Trade defence focus grows as Chinese steel exports rise

29th April 2024

Forecasts that China’s domestic steel demand is unlikely to increase in the medium term have highlighted concerns that its growing exports will continue to apply downward pressure to global steel prices.

Earlier this month, United States President Joe Biden suggested that a threefold increase to the existing Section 301 tariff of 7.5% could follow a review of Chinese imports. He accused China of dumping steel into global markets at “unfairly low prices” in an address at the headquarters of the United Steelworkers union.

Chinese material accounts for just 2% of US steel imports, however. Consequently, some MEPS respondents suggest that the effect of increased tariffs on US supply and prices would be minimal.

East Asia’s steel markets are increasingly vulnerable to the effects of Chinese exports. Trade defence measures in Europe and the US, in particular, mean that China’s neighbouring countries are increasingly exposed to any overcapacity.

China’s steel demand outlook

In its latest short-range outlook report, worldsteel forecast that overall steel demand in China had “reached its peak” back in 2020 and would, consequently, remain flat in 2024. Next year would bring a 1% decline in demand, it said. Meanwhile, the state-backed China Metallurgical Industry Planning and Research Institute forecast a 1.7% drop in China’s steel demand this year, following a 3.3% decline in 2023.

According to worldsteel, China has made significant progress in limiting the growth of its domestic crude steelmaking capacity. Its data shows that production climbed by just 0.1% to 1.02 billion tonnes in 2023, following a 14.9% decline in December. China’s National Bureau of Statistics recently reported that production rose by 1.6%, year-on-year, to 168m tonnes, in the first two months of this year.

China’s exports have continued to rise as weak domestic demand persists. In March, the country’s exports increased by 25% to 9.89 million tonnes, their highest level since 2016. This follows the 36% rise in exports in 2023 as a whole.

Pressure on overseas markets

The pressure on Chinese steelmakers to seek out overseas markets is expected to persist as reduced demand from a troubled real estate sector continues to limit domestic consumption. The recent worldsteel report said that 2024’s loss of demand from real estate would be offset by growth from infrastructure investments and manufacturing sectors.

Investment in property developments fell by 9.5% year-on-year in quarter one, however, following a decline of 9% in the previous quarter. Nonetheless, infrastructure investment rose by 6.5% (from 6% in quarter four) as investment in factories and equipment rose by 4.5% (from 4.2%).
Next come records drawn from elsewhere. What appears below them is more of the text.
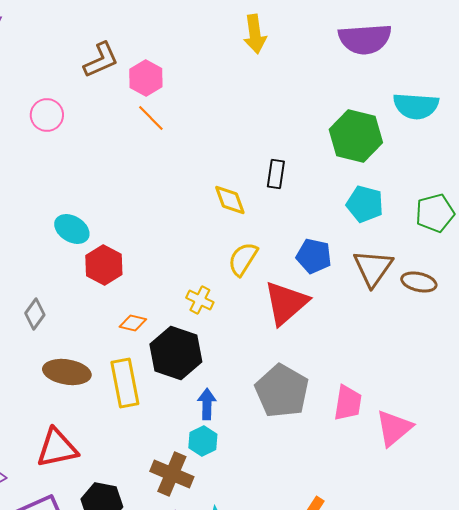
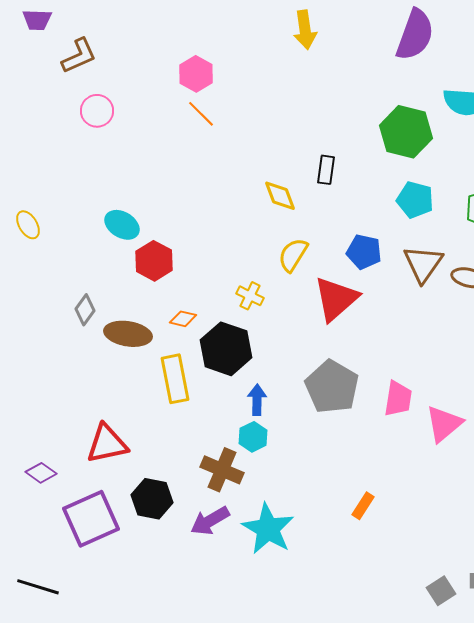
purple semicircle: (365, 39) -> (415, 35), turned -66
brown L-shape: (101, 60) -> (79, 56), moved
brown ellipse: (67, 372) -> (128, 334), moved

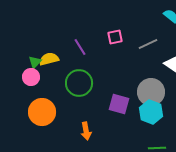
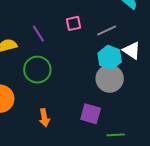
purple square: (119, 104) -> (91, 114), moved
cyan hexagon: (151, 112) -> (110, 58), moved

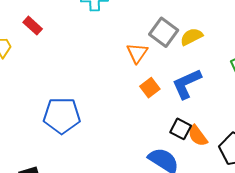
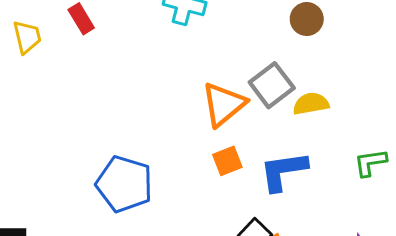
orange triangle: (137, 53) -> (224, 104), size x1.4
blue pentagon: (62, 116) -> (124, 184), moved

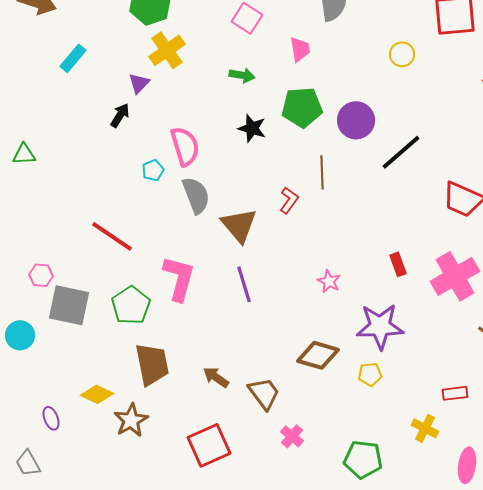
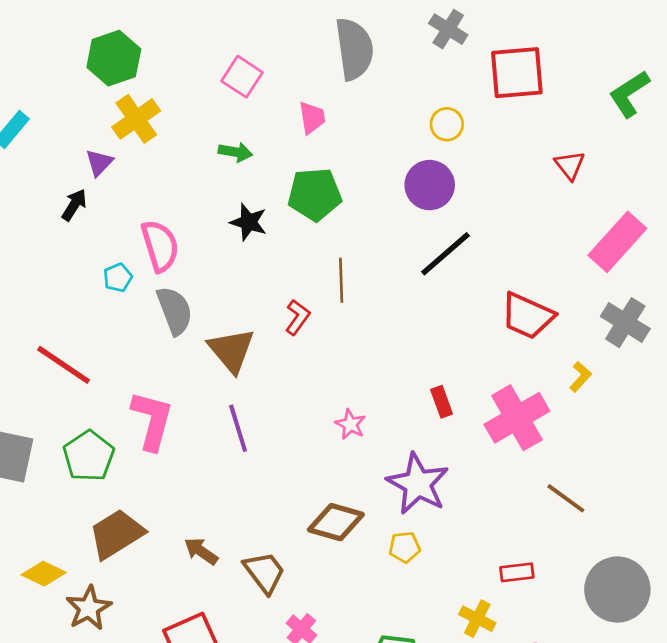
purple circle: (356, 120) -> (430, 185), moved
purple star: (380, 326) -> (418, 484), turned 30
brown trapezoid: (152, 364) -> (116, 534), turned -111

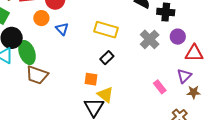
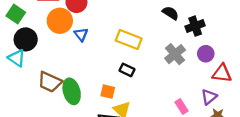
black cross: (166, 12) -> (195, 26), turned -30
orange circle: (41, 18) -> (60, 21), size x1.5
green ellipse: (27, 53) -> (72, 91), moved
black rectangle: (107, 58) -> (127, 70), turned 64

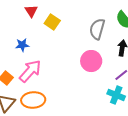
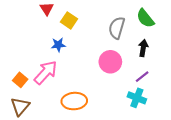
blue star: (22, 45) -> (58, 45), moved
orange ellipse: (33, 100) -> (74, 101), moved

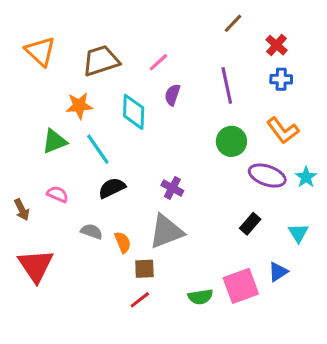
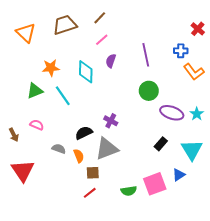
brown line: (233, 23) -> (100, 18), moved
red cross: (277, 45) -> (198, 29), moved
brown trapezoid: (101, 61) -> (65, 25), moved
orange L-shape: (283, 130) -> (194, 72), moved
black semicircle: (112, 188) -> (84, 133), moved
cyan triangle: (298, 233) -> (192, 150), size x1.6

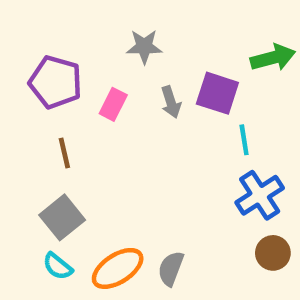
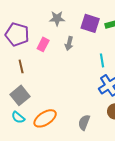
purple square: (217, 93) -> (90, 23), moved
gray arrow: (171, 102) -> (69, 43), turned 32
gray semicircle: (171, 268) -> (84, 122), moved

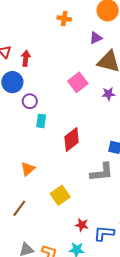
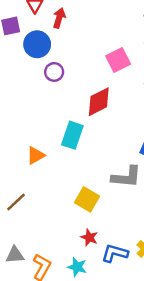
cyan rectangle: (41, 121) -> (72, 135), moved, size x1.5
red diamond: (72, 140) -> (99, 102), moved
yellow square: (60, 195) -> (87, 199), moved, turned -36

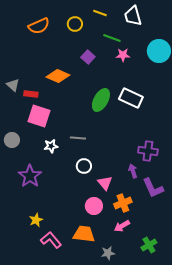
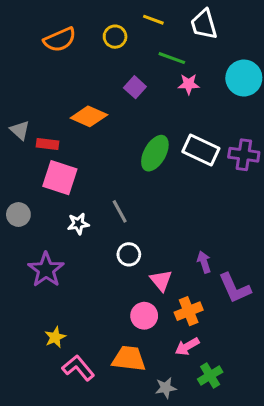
gray line: (78, 138) -> (120, 211), turned 56
purple cross: (148, 151) -> (244, 155), moved
green cross: (149, 245) -> (210, 376), moved

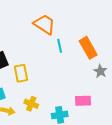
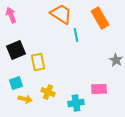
orange rectangle: (88, 48) -> (100, 18), moved

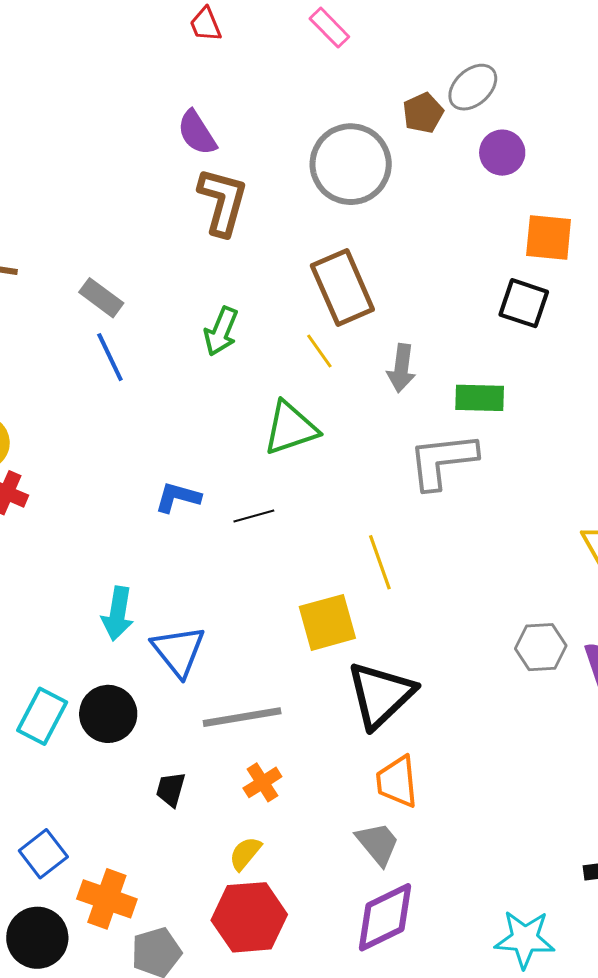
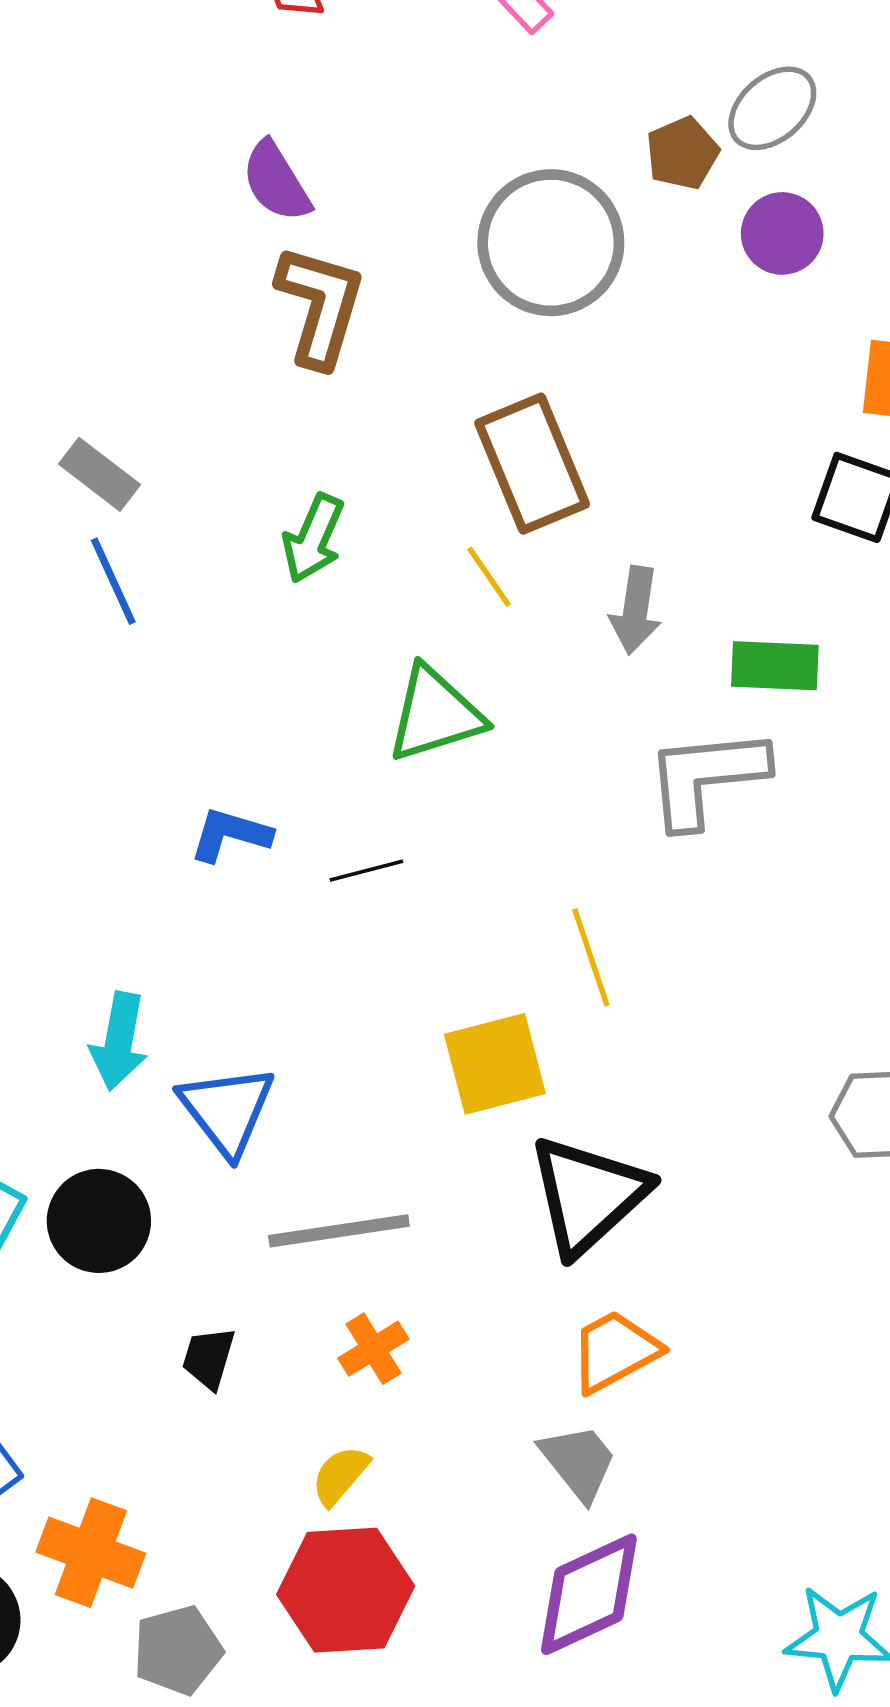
purple circle: (502, 153) -> (782, 233), moved
orange trapezoid: (397, 782) -> (615, 1351), turned 66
A Chinese government notice in early April revealed that new efforts to reduce steel capacity would focus on decarbonisation and the issue of low-quality, low-cost steel. This has led to suggestions that China’s excess steel production capacity could be “moving up the value chain”.

However, MEPS’s China hot rolled coil price fell to its lowest level since June 2020, during the April research period.